Problem statement - Please return the lines below verbatim, beginning at the one that has "thumb ip: (311, 264)" and stopping after the one that has "pinky tip: (279, 238)", and add no other lines.

Saved entries -
++++
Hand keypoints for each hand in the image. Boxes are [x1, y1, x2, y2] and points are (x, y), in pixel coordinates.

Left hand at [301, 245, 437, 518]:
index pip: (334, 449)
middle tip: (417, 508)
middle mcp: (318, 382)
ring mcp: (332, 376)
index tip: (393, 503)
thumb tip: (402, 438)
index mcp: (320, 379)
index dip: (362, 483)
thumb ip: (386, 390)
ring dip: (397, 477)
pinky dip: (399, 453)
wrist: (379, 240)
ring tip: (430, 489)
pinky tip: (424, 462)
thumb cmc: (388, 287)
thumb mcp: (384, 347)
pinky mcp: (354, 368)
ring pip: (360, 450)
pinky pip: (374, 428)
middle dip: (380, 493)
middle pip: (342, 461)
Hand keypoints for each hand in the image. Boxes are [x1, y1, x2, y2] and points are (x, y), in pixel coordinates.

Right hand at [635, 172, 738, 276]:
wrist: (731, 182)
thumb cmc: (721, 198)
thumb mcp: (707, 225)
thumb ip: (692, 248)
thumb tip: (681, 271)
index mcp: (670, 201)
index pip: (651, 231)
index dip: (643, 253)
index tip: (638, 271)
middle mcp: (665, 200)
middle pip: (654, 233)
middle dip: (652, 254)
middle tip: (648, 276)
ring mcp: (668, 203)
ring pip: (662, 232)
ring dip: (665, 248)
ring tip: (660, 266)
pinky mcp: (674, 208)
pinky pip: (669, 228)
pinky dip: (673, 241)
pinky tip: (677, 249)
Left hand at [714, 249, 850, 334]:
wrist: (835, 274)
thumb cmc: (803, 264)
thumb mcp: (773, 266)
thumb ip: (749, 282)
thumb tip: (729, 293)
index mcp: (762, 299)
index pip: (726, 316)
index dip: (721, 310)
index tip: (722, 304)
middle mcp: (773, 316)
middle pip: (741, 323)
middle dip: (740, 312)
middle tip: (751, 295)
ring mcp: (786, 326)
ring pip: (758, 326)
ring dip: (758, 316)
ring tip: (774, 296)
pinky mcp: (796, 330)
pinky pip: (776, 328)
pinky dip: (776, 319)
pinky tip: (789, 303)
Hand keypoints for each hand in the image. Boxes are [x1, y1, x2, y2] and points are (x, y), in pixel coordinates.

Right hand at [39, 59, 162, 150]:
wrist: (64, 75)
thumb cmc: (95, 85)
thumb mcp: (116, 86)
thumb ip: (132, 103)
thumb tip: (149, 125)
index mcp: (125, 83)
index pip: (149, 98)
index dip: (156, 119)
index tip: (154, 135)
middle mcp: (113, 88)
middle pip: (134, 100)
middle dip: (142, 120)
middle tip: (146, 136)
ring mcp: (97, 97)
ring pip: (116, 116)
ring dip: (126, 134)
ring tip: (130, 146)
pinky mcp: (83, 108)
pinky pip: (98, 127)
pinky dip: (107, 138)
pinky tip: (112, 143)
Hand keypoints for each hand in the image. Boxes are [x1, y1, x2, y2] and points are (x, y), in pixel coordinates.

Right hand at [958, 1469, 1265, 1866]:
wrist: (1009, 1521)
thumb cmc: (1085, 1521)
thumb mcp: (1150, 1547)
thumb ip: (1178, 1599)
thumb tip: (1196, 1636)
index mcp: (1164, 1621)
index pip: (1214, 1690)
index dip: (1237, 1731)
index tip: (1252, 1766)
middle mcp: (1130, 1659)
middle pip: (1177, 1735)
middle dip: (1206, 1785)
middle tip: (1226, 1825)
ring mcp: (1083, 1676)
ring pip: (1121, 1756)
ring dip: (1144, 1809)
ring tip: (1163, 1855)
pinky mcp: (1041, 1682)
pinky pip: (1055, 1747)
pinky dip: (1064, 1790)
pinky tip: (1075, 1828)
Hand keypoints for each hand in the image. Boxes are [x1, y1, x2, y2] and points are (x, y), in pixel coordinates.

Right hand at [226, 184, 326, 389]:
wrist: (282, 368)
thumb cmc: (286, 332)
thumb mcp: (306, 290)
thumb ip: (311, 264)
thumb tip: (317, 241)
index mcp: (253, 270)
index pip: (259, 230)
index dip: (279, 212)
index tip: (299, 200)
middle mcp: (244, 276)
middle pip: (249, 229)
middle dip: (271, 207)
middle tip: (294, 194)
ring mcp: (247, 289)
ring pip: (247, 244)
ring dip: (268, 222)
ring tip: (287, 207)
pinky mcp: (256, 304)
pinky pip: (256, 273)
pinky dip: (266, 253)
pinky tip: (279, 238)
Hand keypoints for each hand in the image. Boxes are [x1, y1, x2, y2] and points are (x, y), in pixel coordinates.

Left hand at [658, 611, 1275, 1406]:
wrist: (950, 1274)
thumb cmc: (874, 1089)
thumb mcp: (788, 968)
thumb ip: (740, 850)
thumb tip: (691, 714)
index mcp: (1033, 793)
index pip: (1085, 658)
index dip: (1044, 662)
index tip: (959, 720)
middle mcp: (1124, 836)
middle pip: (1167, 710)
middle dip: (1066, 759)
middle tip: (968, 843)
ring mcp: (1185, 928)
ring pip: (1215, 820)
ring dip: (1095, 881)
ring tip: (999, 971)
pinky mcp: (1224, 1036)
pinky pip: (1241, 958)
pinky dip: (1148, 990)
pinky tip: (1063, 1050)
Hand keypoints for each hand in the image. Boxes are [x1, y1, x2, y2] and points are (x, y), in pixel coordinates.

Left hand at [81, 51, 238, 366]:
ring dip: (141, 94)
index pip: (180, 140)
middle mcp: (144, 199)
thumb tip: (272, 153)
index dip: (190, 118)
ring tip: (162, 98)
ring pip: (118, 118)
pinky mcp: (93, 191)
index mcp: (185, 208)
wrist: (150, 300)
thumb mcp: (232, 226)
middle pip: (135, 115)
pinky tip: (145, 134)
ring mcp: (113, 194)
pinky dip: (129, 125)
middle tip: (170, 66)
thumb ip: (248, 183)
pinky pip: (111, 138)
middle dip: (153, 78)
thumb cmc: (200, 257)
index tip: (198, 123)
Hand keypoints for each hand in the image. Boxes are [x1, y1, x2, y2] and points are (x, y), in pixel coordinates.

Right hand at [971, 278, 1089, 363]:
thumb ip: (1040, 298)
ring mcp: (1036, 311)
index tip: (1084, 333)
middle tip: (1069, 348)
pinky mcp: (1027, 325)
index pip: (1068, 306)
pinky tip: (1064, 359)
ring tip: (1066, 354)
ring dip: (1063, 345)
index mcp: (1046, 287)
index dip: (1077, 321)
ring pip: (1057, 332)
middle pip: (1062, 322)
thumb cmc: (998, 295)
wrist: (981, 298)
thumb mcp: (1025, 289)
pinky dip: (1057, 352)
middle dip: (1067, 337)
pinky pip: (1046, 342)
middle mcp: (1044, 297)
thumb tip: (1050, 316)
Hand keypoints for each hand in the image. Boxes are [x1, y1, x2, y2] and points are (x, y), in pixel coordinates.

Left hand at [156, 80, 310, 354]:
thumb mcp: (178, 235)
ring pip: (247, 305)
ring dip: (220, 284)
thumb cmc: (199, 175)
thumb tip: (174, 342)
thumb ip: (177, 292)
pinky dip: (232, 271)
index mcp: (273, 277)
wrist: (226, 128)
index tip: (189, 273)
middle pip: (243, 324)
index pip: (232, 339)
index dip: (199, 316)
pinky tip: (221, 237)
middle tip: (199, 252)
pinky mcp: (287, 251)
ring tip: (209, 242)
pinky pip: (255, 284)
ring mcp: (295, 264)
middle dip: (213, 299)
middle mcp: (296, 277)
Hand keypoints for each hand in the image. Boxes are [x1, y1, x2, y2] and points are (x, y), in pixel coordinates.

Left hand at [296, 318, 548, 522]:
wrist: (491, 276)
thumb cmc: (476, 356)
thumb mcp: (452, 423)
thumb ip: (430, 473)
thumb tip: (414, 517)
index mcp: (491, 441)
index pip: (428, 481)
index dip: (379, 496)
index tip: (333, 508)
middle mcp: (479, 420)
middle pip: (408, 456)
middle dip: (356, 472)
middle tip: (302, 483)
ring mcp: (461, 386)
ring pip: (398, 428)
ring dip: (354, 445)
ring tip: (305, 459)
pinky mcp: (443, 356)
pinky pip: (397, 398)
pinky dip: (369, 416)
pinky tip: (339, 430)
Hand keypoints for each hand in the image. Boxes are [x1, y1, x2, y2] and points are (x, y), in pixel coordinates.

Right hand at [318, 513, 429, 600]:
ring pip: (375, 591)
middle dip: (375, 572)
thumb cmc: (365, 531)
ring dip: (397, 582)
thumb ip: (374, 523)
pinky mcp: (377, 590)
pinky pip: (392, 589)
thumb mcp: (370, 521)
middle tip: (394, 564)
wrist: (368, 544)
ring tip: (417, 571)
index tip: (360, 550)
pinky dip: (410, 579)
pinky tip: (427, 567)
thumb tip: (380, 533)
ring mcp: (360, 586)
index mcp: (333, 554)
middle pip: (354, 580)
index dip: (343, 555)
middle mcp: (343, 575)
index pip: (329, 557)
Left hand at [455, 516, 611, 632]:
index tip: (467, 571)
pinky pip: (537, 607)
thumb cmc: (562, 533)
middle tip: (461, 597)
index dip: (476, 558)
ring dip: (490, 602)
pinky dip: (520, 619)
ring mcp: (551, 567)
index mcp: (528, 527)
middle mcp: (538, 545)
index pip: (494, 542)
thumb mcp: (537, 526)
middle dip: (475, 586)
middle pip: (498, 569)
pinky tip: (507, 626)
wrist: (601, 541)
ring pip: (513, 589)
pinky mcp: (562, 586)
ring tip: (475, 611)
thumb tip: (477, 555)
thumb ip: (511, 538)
++++
Task result -
thumb ip: (311, 264)
thumb tip: (317, 241)
index mcp: (253, 270)
index pip: (259, 230)
index dip: (279, 212)
index tip: (299, 200)
middle mcp: (244, 276)
middle pip: (249, 229)
middle dip: (271, 207)
middle tip: (294, 194)
ring mcp: (247, 289)
ring pip: (247, 244)
ring dip: (268, 222)
ring tip: (287, 207)
pinky mcp: (256, 304)
pinky pip: (256, 273)
pinky dip: (266, 253)
pinky tip: (279, 238)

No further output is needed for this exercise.